_Excerpted text_

“Who are you talking to?”
I gave up on asking family members this question a long time ago. I already know the standard answers: “Alexa”, “Google”, “my phone”, etc. Based on my own experience, digital voice assistants have become an integral part of our everyday lives. The statistics back this up; a survey from 2019 in Germany (see ) found that 60% of those asked had used a voice assistant at least once. 92% of the survey’s participants had also heard of Amazon’s Alexa, as well as 77% having heard of both Google’s voice assistant and Apple’s Siri feature. With this in mind, it’s only a matter of time before users of objectiF RPM ask: “Why is there no voice assistant feature? Why can’t I simply tell the tool to ‘open this query‘ or ‘show me the Kanban board for this organization’? Or even ‘create a requirement for this’ or ‘start a video call with such-and-such a person’?
In anticipation of the demand for a voice assistant feature within objectiF RPM, which will simplify and hasten work processes, we have begun to develop 3 use cases for artificial intelligence, or more specifically, for Machine Learning and Natural Language Processing. The first of these 3 use cases, which I mentioned in the previous article in this blog series, is a voice control feature.
In the following sections of this blog post, I will describe, from a user perspective, how this new voice control feature works, as well as the technical intricacies that are under the hood.
Three Steps to the Result
There are three clear steps between objectiF RPM receiving vocal input data and producing the desired result.
Before any vocal data inputs can be made, however, the voice assistant feature must first be activated. With objectiF RPM, this is done by clicking on the small button with a microphone symbol.
Step 1: Speech-to-Text
In order for an audio signal of a human voice to be processed, it first needs to be converted into natural language text. For this, an Automatic Speech Recognition (ASR) processor – otherwise known as Speech-to-Text processor – is used. For our voice control feature, we are using Microsoft’s Azure Cognitive Services.
Step 2: Intent Recognition
The text that is generated from the audio signal then needs to be converted into a Numerical Representation, known otherwise as Word Embeddings. For this purpose, we employ the pre-trained Bert Encoder from Google. The processed results from word embeddings are more than text in digital form; they contain semantic and syntactic information that BERT computes from the context of the text. The word embeddings are then used to analyse the user’s intentions.
In figure 1, we take a closer look at this. An audio signal is processed into two types of word embedding: Token Embeddings for each sentence component and a Sentence Embedding, which is calculated by finding the averages of all token embeddings; this latter process of finding averages is also called Pooling and its purpose is to prioritize the actions that the user desires to take over the individual sentence components. In other words, the aim is to recognize the overall sentence context rather than just myopically assess individual words.

_Stated goal 1_
Answer these questions about the post on voice control in objectiF RPM:
(a) In the 2019 survey in Germany, what percentage of those asked had used a voice assistant at least once?
(b) How is the voice assistant feature activated in objectiF RPM?
(c) What is used to convert the generated text into word embeddings?
_Stated goal 2_
Revise the stretch of the voice control post from "Before any vocal" through "Azure Cognitive Services.", changing "microphone" to "headset".
_Stated goal 3_
Continue the post on voice control in objectiF RPM from where it stops.

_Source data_
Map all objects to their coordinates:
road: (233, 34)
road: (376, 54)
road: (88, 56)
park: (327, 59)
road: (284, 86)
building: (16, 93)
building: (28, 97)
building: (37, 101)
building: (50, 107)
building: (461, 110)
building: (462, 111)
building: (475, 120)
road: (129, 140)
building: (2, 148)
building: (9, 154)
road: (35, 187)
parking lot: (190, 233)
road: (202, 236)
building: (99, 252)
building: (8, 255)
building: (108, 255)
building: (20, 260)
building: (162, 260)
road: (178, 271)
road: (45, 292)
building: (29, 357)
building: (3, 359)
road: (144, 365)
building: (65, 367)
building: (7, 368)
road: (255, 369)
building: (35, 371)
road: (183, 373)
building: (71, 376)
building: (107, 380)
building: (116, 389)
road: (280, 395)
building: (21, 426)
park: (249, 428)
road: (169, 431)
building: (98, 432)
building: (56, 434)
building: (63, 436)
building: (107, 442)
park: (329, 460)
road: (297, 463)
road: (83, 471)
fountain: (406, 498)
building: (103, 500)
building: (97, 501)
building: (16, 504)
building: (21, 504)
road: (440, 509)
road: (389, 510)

_Task result 1_
(a) 60%.
(b) By clicking on the small button with a microphone symbol.
(c) The pre-trained Bert Encoder from Google.

_Task result 2_
Before any vocal data inputs can be made, however, the voice assistant feature must first be activated. With objectiF RPM, this is done by clicking on the small button with a headset symbol.
Step 1: Speech-to-Text
In order for an audio signal of a human voice to be processed, it first needs to be converted into natural language text. For this, an Automatic Speech Recognition (ASR) processor – otherwise known as Speech-to-Text processor – is used. For our voice control feature, we are using Microsoft’s Azure Cognitive Services.

_Task result 3_
Identifying the need for the system to recognize user intentions is one thing, actually making it happen is another. So how can it be done? This is where a classifier comes in. A classifier is a use-case specific dimension of our AI model, or rather the neural network for NLP, and used to assign data to pre-defined classes. Here’s an example of how it works:
A user says to a voice assistant, “show me the query for use cases in the package for use cases.” This prompts the use of two classifiers, the first of which is capable of recognizing predefined classes of action, such as ‘create’ and ‘open’. We label this class the Intent Type; data input for this class is predicated on sentence embedding. This means that the system, which has been trained to recognize semantic links through a large volume of example sentences, will class sentences that contain words such as display and show in the intent type for ‘open’.
In order for the system to recognize the intentions of the user, a second classifier is needed to process the token embeddings. This second classifier groups inputs by Element Type as found in objectiF RPM, such as ‘Query’, ‘Diagram’, ‘GanttChart’, KanbanBoard’, ‘Dashboard’, etc. As a result of a training process involving a large number of sample inputs, it has learnt that Query, Evaluation and Listing all belong to the same ‘Query’ element type. Each element has its own system context in objectiF RPM, meaning that they are present in a specific package or project. Accordingly, this classifier also recognizes Context Element Types such as ‘Package’ or ‘Project’.
So, what has been achieved by the end of this second step? The answer to this question can be provided by another example:
The voice assistant in objectiF RPM has received the request to find the query for use cases that is located in a package also called use cases. Sometimes we are lucky and the recorded input data is an exact match for the desired element, which means that the system is already able to realise the desired result of the user. However, in this case, there is no query for use cases. There is, however, a query called use case list, which happens to be the query that the user intended to identify to the system. In order for objectiF RPM to conclude that use case list was the actual query that the user was referring to, one final step is necessary.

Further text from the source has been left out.